The researchers said hackers are exploiting a flaw tracked as CVE-2023-48022, disclosed by a cluster of researchers in November. According to them, the vulnerability is missing authentication for a critical function – in this case, an application programming interface. “In the default configuration, Ray does not enforce authentication,” said attack surface management firm BishopFox in November. “Attackers may freely submit jobs, delete existing jobs, retrieve sensitive information, and exploit the other vulnerabilities described in this advisory.”
Anyscale in November responded by saying Ray is designed to facilitate remote code execution, calling it the “core value proposition” of the framework.
Rather than being concerned about the lack of API authentication, Ray users should follow best practices to enforce isolation and security outside of a Ray cluster. “Ray expects to run in a safe network environment and to act upon trusted code,” the developer said.
Anyscale disputed the vulnerability – leading Olgio to characterize CVE-2023-48022 as a shadow vulnerability, “a CVE that doesn’t show up in static scans but can still lead to breaches and significant losses.”
In a Wednesday update, Anyscale released a client-side script and server-side code to check for unwanted internet exposure and again called the campaign the result of “potentially misconfigured Ray open-source clusters.”
Here’s a breakdown of how the vulnerability is exploited:
- Access to the Jobs API: Ray’s Jobs API lacks proper authorization mechanisms. Attackers exploit this by gaining access to the dashboard network, typically through HTTP port 8265.
- Invocation of arbitrary jobs: Once they gain access, attackers can invoke arbitrary jobs on the remote host without needing proper authentication.
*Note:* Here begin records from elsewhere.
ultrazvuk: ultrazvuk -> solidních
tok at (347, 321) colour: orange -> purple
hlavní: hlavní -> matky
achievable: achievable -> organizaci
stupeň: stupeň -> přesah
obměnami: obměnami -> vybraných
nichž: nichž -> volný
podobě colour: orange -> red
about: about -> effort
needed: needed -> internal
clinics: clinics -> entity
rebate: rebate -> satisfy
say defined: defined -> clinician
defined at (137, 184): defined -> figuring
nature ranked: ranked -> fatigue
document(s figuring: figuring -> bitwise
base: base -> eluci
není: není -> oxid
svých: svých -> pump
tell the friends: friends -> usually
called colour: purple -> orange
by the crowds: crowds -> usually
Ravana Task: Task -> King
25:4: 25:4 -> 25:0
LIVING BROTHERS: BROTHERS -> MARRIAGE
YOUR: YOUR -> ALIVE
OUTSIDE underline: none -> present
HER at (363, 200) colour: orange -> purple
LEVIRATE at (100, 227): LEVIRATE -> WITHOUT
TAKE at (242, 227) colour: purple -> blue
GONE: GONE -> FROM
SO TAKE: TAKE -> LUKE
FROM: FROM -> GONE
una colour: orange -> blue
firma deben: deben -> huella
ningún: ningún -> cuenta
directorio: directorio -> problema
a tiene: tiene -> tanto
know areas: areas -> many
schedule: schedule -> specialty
This means they can execute any code or commands they desire within the Ray environment.
- Remote code execution: By leveraging the lack of authorization in the Jobs API, attackers can achieve remote code execution. This allows them to execute commands and code remotely on compromised servers, essentially gaining full control over the system.
- Exploitation via default configuration: The default configuration of Ray’s dashboard binds to all network interfaces – 0.0.0.0 – and may have port forwarding enabled, potentially exposing the dashboard to the internet by default. This increases the attack surface, making it easier for attackers to find and exploit vulnerable instances.
- Persistent access and data leakage: Attackers can maintain persistent access to compromised servers, allowing them to extract sensitive data, modify databases, steal credentials and access other resources within the AI infrastructure. This can lead to significant data breaches and financial losses for affected organizations.